Sur l’eau silencieuse, dans l’air tranquille, les paroles de la chanson vibraient clairement :

« Voici, dit la fée au vieillard, deux corbeilles, l’une très lourde, l’autre légère. Emporte celle que tu préfères.

Pour un pauvre vieux comme moi, dit l’homme, la plus légère sera assez lourde encore. Et il prit la moins pesante.

Comme la fée le lui avait ordonné, il n’ouvrit la corbeille qu’après être rentré chez lui. Elle était pleine des plus beaux habits.
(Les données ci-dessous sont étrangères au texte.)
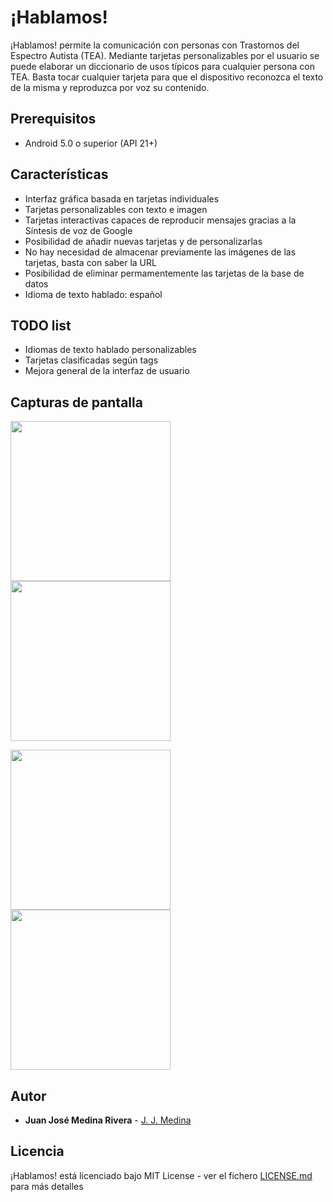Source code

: # ¡Hablamos!
¡Hablamos! permite la comunicación con personas con Trastornos del Espectro Autista (TEA). Mediante tarjetas personalizables por el usuario se puede elaborar un diccionario de usos típicos para cualquier persona con TEA. Basta tocar cualquier tarjeta para que el dispositivo reconozca el texto de la misma y reproduzca por voz su contenido.

## Prerequisitos

* Android 5.0 o superior (API 21+)

## Características

* Interfaz gráfica basada en tarjetas individuales
* Tarjetas personalizables con texto e imagen
* Tarjetas interactivas capaces de reproducir mensajes gracias a la Síntesis de voz de Google
* Posibilidad de añadir nuevas tarjetas y de personalizarlas
* No hay necesidad de almacenar previamente las imágenes de las tarjetas, basta con saber la URL
* Posibilidad de eliminar permamentemente las tarjetas de la base de datos
* Idioma de texto hablado: español

## TODO list

* Idiomas de texto hablado personalizables
* Tarjetas clasificadas según tags
* Mejora general de la interfaz de usuario

## Capturas de pantalla

<img src="https://user-images.githubusercontent.com/26071995/31490689-1bdf0284-af45-11e7-9ad5-1861d7bf5006.png" width="256"> <img src="https://user-images.githubusercontent.com/26071995/31490691-1dc1d5ae-af45-11e7-8f9b-be82d4a2bb86.png" width="256">

<img src="https://user-images.githubusercontent.com/26071995/31490692-1f5bb498-af45-11e7-98ba-48a231698ee6.png" width="256"> <img src="https://user-images.githubusercontent.com/26071995/31490695-21924b82-af45-11e7-81ba-f5a495673192.png" width="256">

## Autor

* **Juan José Medina Rivera** - [J. J. Medina](https://github.com/jjmrive)

## Licencia

¡Hablamos! está licenciado bajo MIT License - ver el fichero [LICENSE.md](LICENSE.md) para más detalles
Sa méchante femme lui demanda d’où cela provenait, et lorsqu’il le lui eût dit, elle pensa qu’elle pouvait bien, elle aussi, rencontrer la fée.

Elle s’en alla donc sur la colline et vit en effet venir la fée. Tu m’as maltraitée, lui dit celle-ci, lorsque j’étais chez toi, sous la forme d’un moineau : choisis cependant entre ces deux corbeilles.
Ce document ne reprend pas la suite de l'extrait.